▶ _抜粋本文_
********
中間色の感情を表現する名手・フラカンのニューシングルは 決してブレることのない彼らの新たなスタートを予感させる

PHOTO_FC泣いているような笑っているようなみずみずしい感情を表現し、骨太なロックサウンドを鳴らし続けて24年。たくさんのロックファンを踊らせ、暴れさせ、その魂を震えさせてきた我らがフラワーカンパニーズ。昨年10月に名アルバム『ハッピーエンド』をリリースし、渋谷公会堂からスタートしたツアー真っ只中の彼らが、早くもニューシングル『ビューティフルドリーマー』を完成させた。今作に収録されている3曲は、決してブレることのない彼らの新たなスタートを予感させる、パワフルで温かくて人間味が溢れていて、フラカンにしか鳴らせない音とフラカンにしか歌えない想いが詰まっている。4月に控えた日比谷野外音楽堂ワンマンを前に、「死ぬまで突っ走る」と宣言した鈴木圭介とグレートマエカワに迫るスペシャルロングインタビュー。
********
▶ _提供資料_
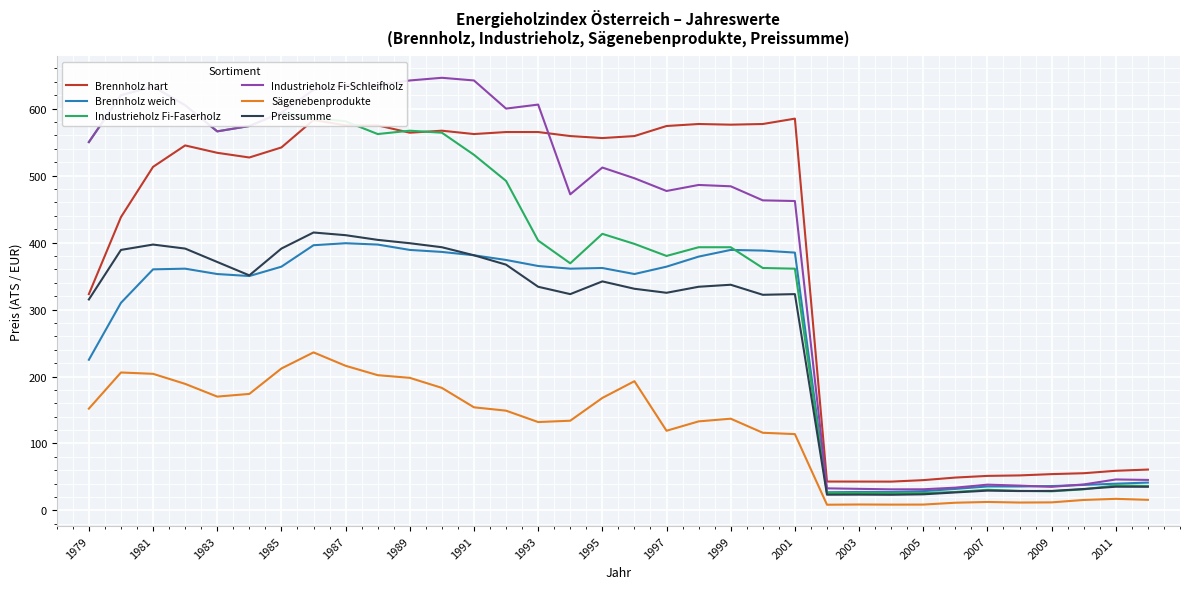

Is the value of Preissumme at 1989 greater than the value of Sägenebenprodukte at 1987?

Yes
********
▶ _取り組む課題_
フラワーカンパニーズを紹介する抜粋本文から、次の一文を英語に翻訳してください。「昨年10月に名アルバム『ハッピーエンド』をリリースし、渋谷公会堂からスタートしたツアー真っ只中の彼らが、早くもニューシングル『ビューティフルドリーマー』を完成させた。」

▶ _課題の解答_
Having released the excellent album "Happy End" last October, and now in the midst of a tour that began at Shibuya Public Hall, they have already completed a new single, "Beautiful Dreamer."